HB 1161 is a 45-section unpleasantry adding numerous regulations to South Dakota’s lending laws. It exempts state and national banks, South Dakota trust companies, bank holding companies, and any other FDIC-insured institutions, meaning it, like Initiated Measure 21, the real 36% rate cap, targets short-term lenders. HB 1161 spins a lot of ink codifying what you’d think is already obvious: lenders can extend a consumer line of credit, they may charge interest and fees, customers have to pay by the due date…
…and then tucked in Section 6 is this landmine:
In addition to periodic interest, a licensee may also charge and collect a periodic fee for the inspection, verification, processing, and protection of collateral and establishment, perfection, and release of any security interest. The periodic fee is not deemed to be interest for any purpose of law [Section 6, House Bill 1161, introduced 2016.01.28].
Review the key text of IM 21, which we get to vote on this November:
…no licensee may contract for or receive finance charges in excess of an annual rate of thirty-six percent, including all charges for any ancillary product or service and any other charge or fee incident to the extension of credit. A violation of this section is a Class 1 misdemeanor. Any loan made in violation of this section is void and uncollectible as to any principal, fee, interest, or charge [excerpt, Initiated Measure 21, submitted 2015.07.07].
Oh, the ambiguity! IM 21 caps payday loan “finance charges” at 36% and specifies that the cap includes all other charges and fees related to the loan.
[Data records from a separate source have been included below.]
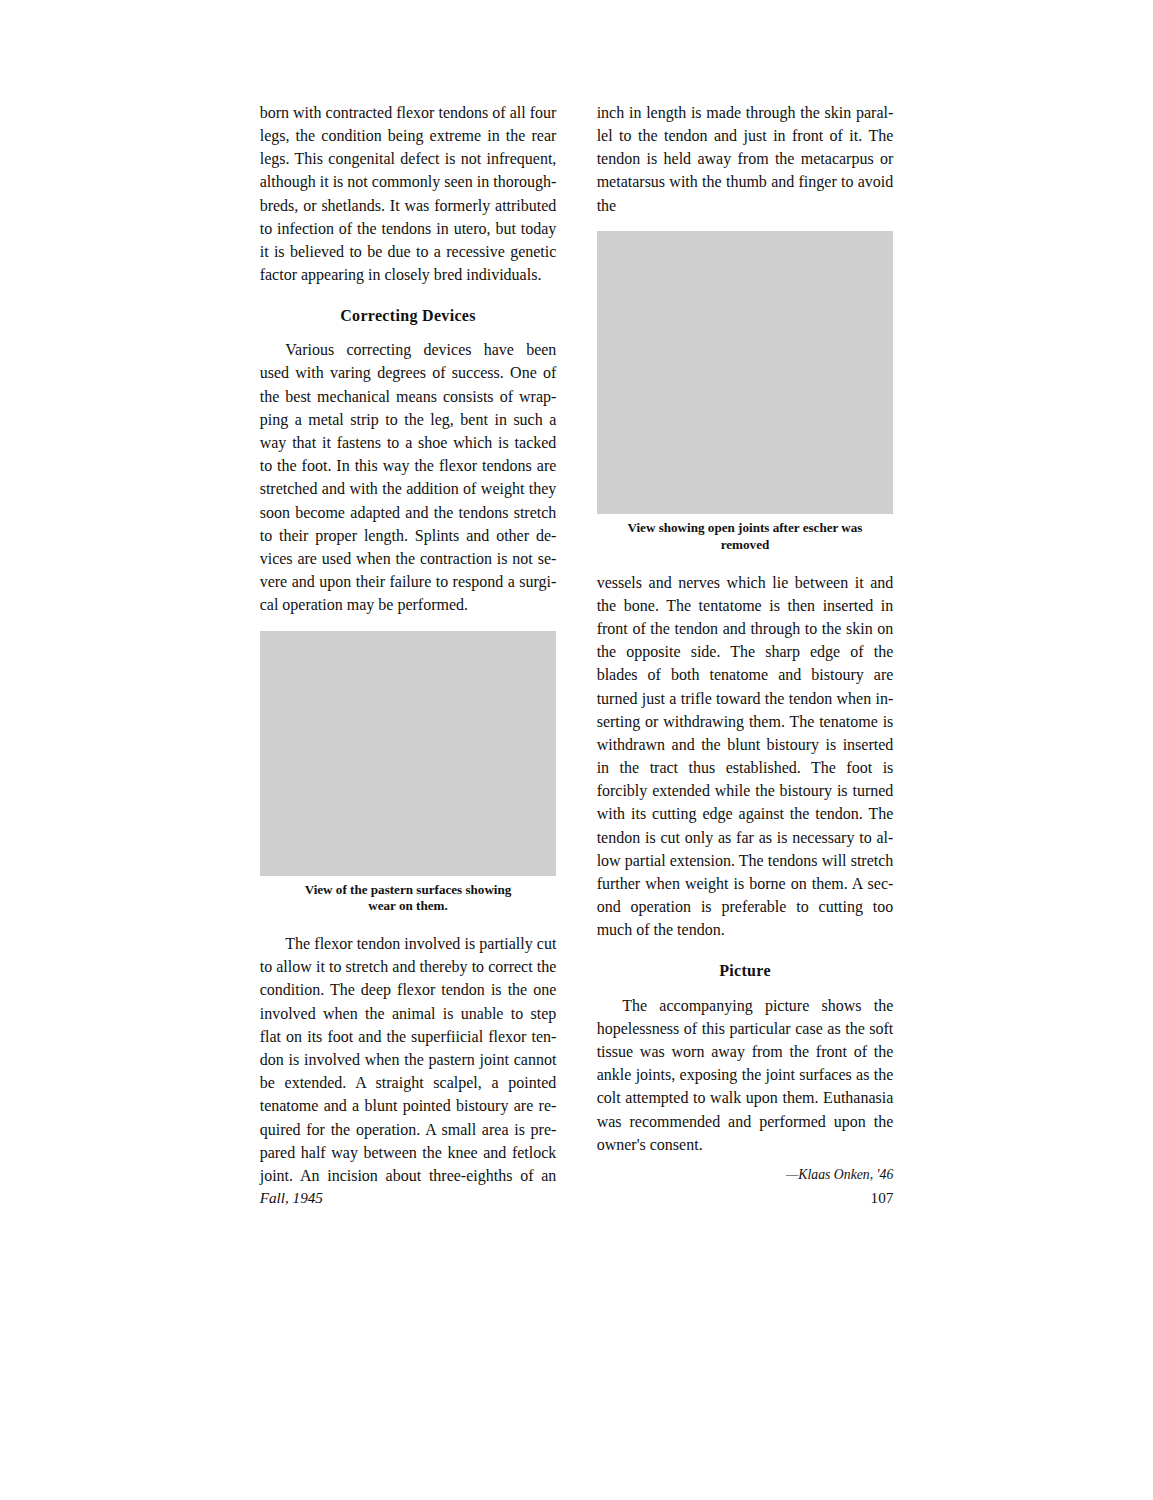born with contracted flexor tendons of all four legs, the condition being extreme in the rear legs. This congenital defect is not infrequent, although it is not commonly seen in thoroughbreds, or shetlands. It was formerly attributed to infection of the tendons in utero, but today it is believed to be due to a recessive genetic factor appearing in closely bred individuals.
Correcting Devices
Various correcting devices have been used with varing degrees of success. One of the best mechanical means consists of wrapping a metal strip to the leg, bent in such a way that it fastens to a shoe which is tacked to the foot. In this way the flexor tendons are stretched and with the addition of weight they soon become adapted and the tendons stretch to their proper length. Splints and other devices are used when the contraction is not severe and upon their failure to respond a surgical operation may be performed.
View of the pastern surfaces showing
wear on them.
The flexor tendon involved is partially cut to allow it to stretch and thereby to correct the condition. The deep flexor tendon is the one involved when the animal is unable to step flat on its foot and the superfiicial flexor tendon is involved when the pastern joint cannot be extended. A straight scalpel, a pointed tenatome and a blunt pointed bistoury are required for the operation. A small area is prepared half way between the knee and fetlock joint. An incision about three-eighths of an inch in length is made through the skin parallel to the tendon and just in front of it. The tendon is held away from the metacarpus or metatarsus with the thumb and finger to avoid the
View showing open joints after escher was
removed
vessels and nerves which lie between it and the bone. The tentatome is then inserted in front of the tendon and through to the skin on the opposite side. The sharp edge of the blades of both tenatome and bistoury are turned just a trifle toward the tendon when inserting or withdrawing them. The tenatome is withdrawn and the blunt bistoury is inserted in the tract thus established. The foot is forcibly extended while the bistoury is turned with its cutting edge against the tendon. The tendon is cut only as far as is necessary to allow partial extension. The tendons will stretch further when weight is borne on them. A second operation is preferable to cutting too much of the tendon.
Picture
The accompanying picture shows the hopelessness of this particular case as the soft tissue was worn away from the front of the ankle joints, exposing the joint surfaces as the colt attempted to walk upon them. Euthanasia was recommended and performed upon the owner's consent.
—Klaas Onken, '46
Fall, 1945 107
Yet House Bill 1161 defines a separate fee that is not to be considered “interest” for any purpose of law.
Looking at the text of HB 1161 and IM 21, I would think the language of IM 21 would still include HB 1161’s periodic inspection/processing fee as a charge “incident to the extension of credit.” But then I like IM 21. The payday lenders may be setting up a devious legal trap to tangle enforcement of IM 21 if it passes.
More trappage may lie in Section 43 of the bill. That part of HB 1161 says that “No licensee licensed pursuant to this Act is subject to the provisions or requirements of chapter 54-4.” IM 21 puts the 36% rate cap in Chapter 54-4. Hmmmmm….
Rep. Langer and two other sponsors—Rep. Roger Solum (R-5/Watertown) and Rep. Tim Rounds (R-24/Pierre) fell for propaganda from North American Title Loan and other usurers back in 2014 when they voted to kill HB 1255, the bill Rep. Steve Hickey proposed to curb payday lenders’ abuses. The defeat of that bill prompted Hickey to sponsor the 36% rate cap petition, which North American Title Loan’s owner Rod Aycox has spent $2.1 million so far to oppose.
HB 1161 is supposed to go to House State Affairs, but it hasn’t been scheduled for two weeks. As we wait for the hearing, let’s ask the sponsors who brought them this bill and what impact they think it will have on the payday loan rate caps we’re being asked to vote on in November. If their eyes get shifty and the answer is unclear, or if they straight-up tell us HB 1161 insulates payday lenders from the 36% rate cap, then we need to kill this bill now and let the people decide in November, not sneaky lobbied legislators in February, what to do about predatory lending in South Dakota.